# [Input]
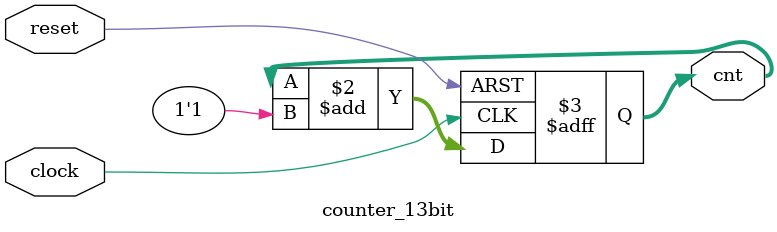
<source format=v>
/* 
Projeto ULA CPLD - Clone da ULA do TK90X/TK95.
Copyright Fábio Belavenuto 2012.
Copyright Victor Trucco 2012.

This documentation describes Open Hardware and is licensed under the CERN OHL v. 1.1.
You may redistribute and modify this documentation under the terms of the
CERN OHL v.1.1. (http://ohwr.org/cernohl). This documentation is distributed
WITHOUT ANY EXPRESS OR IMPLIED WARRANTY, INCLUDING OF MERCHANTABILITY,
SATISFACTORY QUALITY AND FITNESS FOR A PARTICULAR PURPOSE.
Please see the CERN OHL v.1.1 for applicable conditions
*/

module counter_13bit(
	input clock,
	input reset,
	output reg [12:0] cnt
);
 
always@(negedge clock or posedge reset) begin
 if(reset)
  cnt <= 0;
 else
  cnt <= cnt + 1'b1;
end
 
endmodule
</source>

# [Task goal]
Each line of the records that holds the word "Copyright" should be copied out.

# [Answer section]
Copyright Fábio Belavenuto 2012.
Copyright Victor Trucco 2012.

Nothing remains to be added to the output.